At least one semiconductor layer 26 may be formed over the semiconductor substrate 10, and a second cell array region may be formed on the semiconductor layer 26. The second cell array region may have the same disposition structure as the cell array region formed on the semiconductor substrate 10. For example, the ground select line GSL and the string select line SSL may include a select gate 30s formed on a gate insulating layer 28, and mask pattern 32s may be formed on the select gate 30s. The word line WLn may include a gate electrode 30w formed on the gate insulating layer 28 and a mask pattern 32w formed on the gate electrode 30w. The gate insulating layer 28 may be a tunnel insulating layer in a floating gate type nonvolatile memory device, or a multi-layer charge trap layer in a charge trap type nonvolatile memory device.
An interlayer insulating layer 22 is interposed between the semiconductor layer 26 and the semiconductor substrate 10. Although not shown, an interlayer insulating layer is interposed between the semiconductor layer 26 and another semiconductor layer. The semiconductor layer 26 may be crystal-grown from a semiconductor plug 24 that penetrates the interlayer insulating layer 22 depending on the method of forming the semiconductor layer 26. The semiconductor plug 24 may be an epitaxial layer crystal-grown from another semiconductor layer or semiconductor substrate thereunder.
Generally, a cell array of a nonvolatile memory device may be divided into a plurality of erase blocks, and the erase blocks are divided into p-well regions isolated by an n-well region. The erase blocks may have a predetermined potential in an operating process. Therefore, it may be desirable for a resistance of the p-well regions to be uniform for the uniformity of a bias applied to memory cells.
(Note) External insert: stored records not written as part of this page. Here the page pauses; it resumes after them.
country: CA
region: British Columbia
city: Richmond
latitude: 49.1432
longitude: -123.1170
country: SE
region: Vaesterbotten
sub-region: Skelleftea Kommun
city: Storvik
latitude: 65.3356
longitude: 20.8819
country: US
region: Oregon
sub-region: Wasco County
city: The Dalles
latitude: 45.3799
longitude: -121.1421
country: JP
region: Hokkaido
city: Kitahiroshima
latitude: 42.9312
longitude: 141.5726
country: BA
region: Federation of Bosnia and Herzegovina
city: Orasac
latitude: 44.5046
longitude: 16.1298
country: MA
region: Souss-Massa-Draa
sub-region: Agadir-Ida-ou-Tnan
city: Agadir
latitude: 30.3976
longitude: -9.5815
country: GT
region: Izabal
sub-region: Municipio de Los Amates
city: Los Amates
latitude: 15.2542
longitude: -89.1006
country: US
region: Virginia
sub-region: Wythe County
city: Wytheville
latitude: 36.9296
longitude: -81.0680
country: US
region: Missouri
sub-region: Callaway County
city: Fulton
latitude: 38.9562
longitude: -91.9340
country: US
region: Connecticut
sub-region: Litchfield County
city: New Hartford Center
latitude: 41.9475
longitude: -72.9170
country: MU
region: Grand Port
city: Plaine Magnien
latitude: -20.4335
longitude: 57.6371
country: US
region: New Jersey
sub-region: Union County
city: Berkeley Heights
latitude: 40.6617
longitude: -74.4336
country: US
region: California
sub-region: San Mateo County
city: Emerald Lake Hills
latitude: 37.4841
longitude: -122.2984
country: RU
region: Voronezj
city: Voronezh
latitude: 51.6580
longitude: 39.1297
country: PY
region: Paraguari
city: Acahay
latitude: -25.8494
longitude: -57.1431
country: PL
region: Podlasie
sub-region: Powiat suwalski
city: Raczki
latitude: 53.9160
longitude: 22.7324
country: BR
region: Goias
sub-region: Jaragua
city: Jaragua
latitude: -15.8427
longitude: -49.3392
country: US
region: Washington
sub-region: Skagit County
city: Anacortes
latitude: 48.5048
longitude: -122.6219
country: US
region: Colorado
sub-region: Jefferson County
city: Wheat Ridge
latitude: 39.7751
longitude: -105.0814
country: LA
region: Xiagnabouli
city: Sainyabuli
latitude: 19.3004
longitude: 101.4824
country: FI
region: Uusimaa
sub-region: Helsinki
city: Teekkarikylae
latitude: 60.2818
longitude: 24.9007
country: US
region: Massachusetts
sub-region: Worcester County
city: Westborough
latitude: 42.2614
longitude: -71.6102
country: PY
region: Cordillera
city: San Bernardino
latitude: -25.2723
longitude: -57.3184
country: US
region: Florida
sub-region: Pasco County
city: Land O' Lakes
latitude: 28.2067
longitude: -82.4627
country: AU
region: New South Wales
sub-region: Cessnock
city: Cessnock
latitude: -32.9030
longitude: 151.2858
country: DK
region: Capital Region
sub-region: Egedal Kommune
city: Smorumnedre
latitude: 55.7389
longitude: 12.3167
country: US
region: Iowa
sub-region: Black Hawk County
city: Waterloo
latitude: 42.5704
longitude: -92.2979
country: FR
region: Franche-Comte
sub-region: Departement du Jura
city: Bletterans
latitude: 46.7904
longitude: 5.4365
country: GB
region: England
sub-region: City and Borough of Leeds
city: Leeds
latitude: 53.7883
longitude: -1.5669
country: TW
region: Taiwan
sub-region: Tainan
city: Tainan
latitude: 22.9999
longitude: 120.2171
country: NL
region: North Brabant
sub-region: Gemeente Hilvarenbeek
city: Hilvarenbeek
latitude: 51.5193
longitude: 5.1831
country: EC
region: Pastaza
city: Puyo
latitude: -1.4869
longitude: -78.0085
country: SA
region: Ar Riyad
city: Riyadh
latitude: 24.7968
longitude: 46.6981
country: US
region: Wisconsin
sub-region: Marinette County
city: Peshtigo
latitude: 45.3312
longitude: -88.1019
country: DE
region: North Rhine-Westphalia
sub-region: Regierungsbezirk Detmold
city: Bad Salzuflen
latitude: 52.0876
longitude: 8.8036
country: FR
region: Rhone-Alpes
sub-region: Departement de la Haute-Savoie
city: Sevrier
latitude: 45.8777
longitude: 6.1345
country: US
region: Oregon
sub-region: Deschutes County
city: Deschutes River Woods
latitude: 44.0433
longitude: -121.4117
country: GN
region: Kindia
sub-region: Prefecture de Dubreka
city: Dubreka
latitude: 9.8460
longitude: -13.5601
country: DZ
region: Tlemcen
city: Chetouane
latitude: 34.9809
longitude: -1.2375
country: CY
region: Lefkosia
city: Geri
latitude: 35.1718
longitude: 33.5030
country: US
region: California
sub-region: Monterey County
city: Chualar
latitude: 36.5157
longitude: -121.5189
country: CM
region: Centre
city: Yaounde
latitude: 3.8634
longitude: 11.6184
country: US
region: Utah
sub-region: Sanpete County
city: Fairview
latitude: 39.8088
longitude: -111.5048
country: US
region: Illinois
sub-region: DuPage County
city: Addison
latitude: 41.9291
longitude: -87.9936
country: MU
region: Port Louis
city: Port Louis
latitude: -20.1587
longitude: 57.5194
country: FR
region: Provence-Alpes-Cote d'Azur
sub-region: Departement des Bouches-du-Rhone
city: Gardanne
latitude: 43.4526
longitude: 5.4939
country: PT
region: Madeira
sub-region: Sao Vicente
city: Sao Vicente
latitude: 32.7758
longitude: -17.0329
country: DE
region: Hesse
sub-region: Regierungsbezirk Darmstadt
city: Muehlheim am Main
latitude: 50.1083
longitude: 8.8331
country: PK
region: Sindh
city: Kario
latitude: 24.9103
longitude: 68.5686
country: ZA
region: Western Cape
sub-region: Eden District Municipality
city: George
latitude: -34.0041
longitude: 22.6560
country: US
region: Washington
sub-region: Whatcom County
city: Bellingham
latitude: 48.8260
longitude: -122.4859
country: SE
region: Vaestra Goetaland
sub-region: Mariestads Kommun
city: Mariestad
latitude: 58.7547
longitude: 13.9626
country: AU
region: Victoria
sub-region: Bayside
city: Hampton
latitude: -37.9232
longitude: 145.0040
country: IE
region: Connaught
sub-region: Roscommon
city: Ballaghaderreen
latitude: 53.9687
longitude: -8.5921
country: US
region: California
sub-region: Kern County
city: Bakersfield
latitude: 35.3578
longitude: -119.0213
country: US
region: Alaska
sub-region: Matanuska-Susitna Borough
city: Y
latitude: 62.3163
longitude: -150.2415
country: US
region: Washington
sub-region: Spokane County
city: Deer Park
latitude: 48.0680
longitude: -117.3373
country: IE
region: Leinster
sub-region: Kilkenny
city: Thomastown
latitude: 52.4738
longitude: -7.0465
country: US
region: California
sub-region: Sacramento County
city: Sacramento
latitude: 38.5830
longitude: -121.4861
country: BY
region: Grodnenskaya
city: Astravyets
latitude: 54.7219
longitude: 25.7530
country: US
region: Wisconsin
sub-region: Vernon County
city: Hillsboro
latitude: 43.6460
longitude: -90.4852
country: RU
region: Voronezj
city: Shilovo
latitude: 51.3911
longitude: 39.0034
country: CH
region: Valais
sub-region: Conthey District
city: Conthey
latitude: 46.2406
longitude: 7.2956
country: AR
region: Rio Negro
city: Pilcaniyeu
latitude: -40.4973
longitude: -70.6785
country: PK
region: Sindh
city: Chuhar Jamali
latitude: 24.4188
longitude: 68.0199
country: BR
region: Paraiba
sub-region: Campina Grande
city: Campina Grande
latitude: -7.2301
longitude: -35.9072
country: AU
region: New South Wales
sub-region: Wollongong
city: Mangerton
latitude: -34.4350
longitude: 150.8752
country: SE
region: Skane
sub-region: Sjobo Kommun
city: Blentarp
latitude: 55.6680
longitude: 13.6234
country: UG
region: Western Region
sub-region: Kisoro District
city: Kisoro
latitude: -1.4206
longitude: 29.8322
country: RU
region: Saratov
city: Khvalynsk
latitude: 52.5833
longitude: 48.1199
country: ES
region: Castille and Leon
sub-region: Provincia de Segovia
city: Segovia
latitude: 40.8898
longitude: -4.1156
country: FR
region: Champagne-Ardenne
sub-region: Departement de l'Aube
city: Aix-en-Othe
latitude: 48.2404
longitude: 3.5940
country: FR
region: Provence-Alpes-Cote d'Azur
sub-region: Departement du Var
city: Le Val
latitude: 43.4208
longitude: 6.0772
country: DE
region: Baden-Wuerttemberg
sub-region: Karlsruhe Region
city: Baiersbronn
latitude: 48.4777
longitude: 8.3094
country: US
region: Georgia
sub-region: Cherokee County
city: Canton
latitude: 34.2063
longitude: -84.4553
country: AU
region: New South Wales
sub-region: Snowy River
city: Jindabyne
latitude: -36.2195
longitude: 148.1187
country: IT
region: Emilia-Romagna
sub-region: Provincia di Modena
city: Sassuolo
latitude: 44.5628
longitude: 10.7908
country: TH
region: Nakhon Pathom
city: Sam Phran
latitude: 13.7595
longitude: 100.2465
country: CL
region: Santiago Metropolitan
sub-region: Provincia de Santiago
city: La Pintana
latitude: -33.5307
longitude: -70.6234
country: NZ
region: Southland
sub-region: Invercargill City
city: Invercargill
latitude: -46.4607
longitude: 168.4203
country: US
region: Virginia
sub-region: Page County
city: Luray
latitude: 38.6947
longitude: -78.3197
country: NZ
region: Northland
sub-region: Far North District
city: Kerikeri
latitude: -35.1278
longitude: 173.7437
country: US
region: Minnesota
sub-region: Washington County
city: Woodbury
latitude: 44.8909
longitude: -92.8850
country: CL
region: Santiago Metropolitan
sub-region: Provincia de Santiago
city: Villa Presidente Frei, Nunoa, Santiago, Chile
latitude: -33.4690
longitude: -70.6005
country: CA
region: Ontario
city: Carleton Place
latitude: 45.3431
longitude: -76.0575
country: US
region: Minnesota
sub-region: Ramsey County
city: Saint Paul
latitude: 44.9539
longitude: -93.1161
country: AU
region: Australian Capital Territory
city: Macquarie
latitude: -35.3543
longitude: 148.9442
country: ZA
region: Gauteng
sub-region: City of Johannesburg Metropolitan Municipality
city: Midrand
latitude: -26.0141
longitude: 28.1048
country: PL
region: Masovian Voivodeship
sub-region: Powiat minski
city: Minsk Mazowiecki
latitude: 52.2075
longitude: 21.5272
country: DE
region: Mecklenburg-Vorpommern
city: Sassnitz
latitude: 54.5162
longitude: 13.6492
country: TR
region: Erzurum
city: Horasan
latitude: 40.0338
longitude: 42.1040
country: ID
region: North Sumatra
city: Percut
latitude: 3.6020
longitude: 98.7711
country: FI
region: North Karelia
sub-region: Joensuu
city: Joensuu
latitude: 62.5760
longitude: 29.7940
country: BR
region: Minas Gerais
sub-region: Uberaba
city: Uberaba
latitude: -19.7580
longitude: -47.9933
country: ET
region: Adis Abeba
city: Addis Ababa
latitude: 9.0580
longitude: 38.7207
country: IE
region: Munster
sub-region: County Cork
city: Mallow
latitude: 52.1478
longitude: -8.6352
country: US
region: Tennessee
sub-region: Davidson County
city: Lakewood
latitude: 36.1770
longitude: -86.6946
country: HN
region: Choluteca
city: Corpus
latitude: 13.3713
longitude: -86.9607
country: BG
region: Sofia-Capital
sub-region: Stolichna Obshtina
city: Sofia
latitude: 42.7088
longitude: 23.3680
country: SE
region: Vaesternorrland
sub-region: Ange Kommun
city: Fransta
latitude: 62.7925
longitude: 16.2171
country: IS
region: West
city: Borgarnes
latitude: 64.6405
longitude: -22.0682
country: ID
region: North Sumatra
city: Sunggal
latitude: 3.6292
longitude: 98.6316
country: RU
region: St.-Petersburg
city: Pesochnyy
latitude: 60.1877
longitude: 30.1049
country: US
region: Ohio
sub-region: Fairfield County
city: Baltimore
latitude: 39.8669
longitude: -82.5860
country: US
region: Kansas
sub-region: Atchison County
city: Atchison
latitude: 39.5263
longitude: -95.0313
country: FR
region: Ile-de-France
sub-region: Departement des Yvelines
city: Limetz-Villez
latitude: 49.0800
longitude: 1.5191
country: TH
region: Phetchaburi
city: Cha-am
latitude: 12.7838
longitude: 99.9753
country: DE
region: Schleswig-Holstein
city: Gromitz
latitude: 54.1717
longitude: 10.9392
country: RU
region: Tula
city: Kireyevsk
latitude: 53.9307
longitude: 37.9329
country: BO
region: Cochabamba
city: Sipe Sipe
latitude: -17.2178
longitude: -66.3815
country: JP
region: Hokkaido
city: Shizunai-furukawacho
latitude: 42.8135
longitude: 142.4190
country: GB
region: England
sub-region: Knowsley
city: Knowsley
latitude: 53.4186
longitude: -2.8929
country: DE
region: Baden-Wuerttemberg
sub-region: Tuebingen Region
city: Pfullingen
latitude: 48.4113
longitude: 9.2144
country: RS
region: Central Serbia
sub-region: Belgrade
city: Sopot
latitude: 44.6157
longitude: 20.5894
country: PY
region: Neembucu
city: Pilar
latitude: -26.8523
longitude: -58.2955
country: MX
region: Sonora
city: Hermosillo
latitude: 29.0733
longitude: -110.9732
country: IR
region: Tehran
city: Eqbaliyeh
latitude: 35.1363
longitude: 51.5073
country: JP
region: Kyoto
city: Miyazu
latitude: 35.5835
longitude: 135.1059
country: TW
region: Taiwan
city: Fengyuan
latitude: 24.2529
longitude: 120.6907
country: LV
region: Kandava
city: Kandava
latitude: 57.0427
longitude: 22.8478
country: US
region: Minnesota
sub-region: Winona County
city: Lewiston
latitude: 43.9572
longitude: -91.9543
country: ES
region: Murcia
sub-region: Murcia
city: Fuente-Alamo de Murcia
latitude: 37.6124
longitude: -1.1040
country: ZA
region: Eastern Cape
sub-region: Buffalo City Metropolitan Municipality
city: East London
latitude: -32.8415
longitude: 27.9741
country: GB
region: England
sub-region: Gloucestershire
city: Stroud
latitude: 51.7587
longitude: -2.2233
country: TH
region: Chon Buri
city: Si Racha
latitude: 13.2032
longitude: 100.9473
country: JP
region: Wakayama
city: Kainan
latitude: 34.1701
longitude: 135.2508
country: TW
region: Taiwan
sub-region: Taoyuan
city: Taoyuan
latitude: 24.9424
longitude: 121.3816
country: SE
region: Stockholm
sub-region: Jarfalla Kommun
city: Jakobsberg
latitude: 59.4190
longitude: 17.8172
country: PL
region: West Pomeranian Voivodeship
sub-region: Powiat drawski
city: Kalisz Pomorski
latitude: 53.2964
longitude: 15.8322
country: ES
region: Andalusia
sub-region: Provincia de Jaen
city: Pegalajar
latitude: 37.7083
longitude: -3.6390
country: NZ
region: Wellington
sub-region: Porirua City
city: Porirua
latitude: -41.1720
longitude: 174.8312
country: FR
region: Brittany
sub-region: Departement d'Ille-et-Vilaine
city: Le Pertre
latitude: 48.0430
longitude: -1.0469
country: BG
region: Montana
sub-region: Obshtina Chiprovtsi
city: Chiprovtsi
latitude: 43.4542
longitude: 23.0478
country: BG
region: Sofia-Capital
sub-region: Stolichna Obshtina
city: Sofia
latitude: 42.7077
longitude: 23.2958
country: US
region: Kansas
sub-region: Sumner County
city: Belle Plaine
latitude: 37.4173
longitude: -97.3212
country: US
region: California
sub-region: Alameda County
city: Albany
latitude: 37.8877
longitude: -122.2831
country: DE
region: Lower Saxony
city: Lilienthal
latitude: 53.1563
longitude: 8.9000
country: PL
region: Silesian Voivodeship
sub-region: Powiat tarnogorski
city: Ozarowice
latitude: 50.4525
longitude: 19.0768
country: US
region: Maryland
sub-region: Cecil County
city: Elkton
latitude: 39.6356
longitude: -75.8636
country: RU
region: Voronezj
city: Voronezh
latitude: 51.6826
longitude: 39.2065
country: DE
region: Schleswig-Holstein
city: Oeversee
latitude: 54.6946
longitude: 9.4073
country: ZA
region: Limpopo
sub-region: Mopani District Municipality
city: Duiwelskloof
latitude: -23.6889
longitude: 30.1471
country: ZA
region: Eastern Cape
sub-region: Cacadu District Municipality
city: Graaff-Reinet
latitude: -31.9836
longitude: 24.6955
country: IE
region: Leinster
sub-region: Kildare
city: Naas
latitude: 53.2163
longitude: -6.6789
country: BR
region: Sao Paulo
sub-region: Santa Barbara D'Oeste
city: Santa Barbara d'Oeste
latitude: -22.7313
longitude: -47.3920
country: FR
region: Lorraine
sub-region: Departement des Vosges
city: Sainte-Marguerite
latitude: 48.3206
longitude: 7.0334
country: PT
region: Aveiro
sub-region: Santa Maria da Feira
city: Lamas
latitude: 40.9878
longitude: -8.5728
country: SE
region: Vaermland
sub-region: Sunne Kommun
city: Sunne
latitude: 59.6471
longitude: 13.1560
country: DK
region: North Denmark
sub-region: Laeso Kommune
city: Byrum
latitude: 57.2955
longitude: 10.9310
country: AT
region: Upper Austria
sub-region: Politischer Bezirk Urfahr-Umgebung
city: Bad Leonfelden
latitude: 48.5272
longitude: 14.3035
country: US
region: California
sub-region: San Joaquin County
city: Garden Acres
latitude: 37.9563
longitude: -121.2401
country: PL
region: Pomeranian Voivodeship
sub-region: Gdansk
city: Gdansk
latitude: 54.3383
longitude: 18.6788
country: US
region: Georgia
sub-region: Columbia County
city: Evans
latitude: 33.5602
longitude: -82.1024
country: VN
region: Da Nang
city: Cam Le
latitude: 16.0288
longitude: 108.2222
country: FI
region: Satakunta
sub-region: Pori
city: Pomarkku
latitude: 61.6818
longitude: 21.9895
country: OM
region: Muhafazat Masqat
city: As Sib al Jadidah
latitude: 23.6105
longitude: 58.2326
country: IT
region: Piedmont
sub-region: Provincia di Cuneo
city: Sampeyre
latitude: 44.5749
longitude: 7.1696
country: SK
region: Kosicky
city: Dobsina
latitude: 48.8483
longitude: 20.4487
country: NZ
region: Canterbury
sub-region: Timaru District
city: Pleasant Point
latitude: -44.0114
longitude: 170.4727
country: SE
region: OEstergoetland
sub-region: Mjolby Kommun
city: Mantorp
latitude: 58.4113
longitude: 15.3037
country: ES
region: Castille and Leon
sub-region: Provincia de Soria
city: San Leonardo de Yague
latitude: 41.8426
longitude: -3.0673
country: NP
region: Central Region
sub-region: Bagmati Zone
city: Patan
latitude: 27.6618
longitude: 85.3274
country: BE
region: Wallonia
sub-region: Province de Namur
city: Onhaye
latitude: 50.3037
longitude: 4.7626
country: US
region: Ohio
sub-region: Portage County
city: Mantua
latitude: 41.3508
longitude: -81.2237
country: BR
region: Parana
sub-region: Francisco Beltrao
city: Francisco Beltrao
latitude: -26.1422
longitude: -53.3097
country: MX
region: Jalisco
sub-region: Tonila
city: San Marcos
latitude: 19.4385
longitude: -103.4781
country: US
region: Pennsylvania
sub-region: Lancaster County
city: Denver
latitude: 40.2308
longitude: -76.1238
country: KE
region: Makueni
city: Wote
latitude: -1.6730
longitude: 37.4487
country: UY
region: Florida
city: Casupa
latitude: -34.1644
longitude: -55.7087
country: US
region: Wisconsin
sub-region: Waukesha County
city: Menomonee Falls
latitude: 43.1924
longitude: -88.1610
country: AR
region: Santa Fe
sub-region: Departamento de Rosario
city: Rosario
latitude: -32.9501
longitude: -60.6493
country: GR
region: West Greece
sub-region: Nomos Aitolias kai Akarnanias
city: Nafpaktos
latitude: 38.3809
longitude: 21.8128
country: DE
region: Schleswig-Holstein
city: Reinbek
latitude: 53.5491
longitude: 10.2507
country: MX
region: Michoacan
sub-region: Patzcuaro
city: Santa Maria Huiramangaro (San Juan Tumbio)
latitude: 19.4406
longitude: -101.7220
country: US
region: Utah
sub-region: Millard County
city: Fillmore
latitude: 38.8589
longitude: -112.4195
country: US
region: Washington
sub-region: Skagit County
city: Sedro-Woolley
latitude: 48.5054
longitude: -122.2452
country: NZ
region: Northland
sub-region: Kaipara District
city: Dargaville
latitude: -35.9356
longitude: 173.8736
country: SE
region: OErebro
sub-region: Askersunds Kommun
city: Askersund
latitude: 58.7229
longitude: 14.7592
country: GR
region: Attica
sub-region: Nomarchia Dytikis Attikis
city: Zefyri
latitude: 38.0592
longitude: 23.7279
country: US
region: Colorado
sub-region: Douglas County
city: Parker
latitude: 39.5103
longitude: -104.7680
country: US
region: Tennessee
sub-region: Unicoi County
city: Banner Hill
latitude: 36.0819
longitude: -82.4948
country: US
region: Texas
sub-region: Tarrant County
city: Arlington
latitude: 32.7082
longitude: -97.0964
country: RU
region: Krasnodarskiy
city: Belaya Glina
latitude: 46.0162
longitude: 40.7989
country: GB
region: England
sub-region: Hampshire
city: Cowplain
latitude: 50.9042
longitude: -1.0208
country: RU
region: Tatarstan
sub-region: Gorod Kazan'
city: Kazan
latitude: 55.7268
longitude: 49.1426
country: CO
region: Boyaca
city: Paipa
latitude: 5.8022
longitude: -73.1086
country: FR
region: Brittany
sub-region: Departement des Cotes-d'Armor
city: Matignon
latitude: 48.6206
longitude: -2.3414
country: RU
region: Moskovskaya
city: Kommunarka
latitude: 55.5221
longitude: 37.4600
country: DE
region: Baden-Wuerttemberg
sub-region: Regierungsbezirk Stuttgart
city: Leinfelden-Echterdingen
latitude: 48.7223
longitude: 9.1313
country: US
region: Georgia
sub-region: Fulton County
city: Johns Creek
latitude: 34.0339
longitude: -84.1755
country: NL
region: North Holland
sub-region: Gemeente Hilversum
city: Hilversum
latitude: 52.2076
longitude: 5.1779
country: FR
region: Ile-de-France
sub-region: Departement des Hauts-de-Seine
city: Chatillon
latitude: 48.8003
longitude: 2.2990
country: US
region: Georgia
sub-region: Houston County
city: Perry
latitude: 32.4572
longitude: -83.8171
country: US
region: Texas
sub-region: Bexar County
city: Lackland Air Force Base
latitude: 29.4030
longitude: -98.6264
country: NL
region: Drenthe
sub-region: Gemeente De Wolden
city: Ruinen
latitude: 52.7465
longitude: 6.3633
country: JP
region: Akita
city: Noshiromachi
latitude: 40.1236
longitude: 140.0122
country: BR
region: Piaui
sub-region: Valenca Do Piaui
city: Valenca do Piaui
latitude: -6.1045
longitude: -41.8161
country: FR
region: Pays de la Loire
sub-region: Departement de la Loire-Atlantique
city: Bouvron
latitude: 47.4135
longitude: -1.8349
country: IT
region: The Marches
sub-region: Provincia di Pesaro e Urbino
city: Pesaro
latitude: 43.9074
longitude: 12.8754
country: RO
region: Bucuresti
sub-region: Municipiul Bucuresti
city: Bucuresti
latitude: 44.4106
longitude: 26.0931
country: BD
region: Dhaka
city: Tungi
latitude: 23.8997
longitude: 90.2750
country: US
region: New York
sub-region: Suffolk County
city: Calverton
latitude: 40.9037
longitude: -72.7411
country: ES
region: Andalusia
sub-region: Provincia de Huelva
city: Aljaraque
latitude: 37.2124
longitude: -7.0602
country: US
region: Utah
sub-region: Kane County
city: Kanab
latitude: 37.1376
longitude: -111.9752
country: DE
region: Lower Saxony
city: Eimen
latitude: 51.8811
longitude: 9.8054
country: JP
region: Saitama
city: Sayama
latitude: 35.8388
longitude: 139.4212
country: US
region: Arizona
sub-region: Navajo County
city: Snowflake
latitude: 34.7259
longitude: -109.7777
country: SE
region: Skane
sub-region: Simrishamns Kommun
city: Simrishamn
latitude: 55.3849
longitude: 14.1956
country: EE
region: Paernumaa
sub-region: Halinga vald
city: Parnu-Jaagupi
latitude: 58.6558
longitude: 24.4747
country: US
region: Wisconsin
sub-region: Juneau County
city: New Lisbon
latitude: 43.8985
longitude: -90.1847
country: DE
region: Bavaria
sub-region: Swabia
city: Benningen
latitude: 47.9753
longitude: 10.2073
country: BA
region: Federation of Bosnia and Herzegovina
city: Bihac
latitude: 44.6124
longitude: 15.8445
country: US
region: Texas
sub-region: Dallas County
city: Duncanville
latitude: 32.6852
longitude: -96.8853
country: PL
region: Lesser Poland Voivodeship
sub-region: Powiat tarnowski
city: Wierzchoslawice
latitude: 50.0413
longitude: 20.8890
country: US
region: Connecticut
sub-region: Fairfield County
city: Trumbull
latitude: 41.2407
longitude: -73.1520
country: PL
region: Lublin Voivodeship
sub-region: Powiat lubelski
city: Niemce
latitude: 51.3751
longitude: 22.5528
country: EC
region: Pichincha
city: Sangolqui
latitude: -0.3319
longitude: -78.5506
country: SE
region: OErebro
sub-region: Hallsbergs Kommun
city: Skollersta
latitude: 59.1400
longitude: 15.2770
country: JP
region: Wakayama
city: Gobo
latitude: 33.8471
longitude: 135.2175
As illustrated, because the semiconductor layer 26 is formed over the second cell array region, its thickness may be limited due to the property degradation of the transistors formed thereunder. Therefore, a well region formed in the semiconductor layer 26 may have a limit in increasing its depth, compared to the thick semiconductor substrate 10. Consequently, there may be a difference between a well region formed in the semiconductor layer 26 and a well region formed in the semiconductor substrate 10. In addition, the well region formed in the semiconductor layer 26 may have a relatively high electrical resistance, and, thus, dispersion of a memory cell transistor characteristics may increase.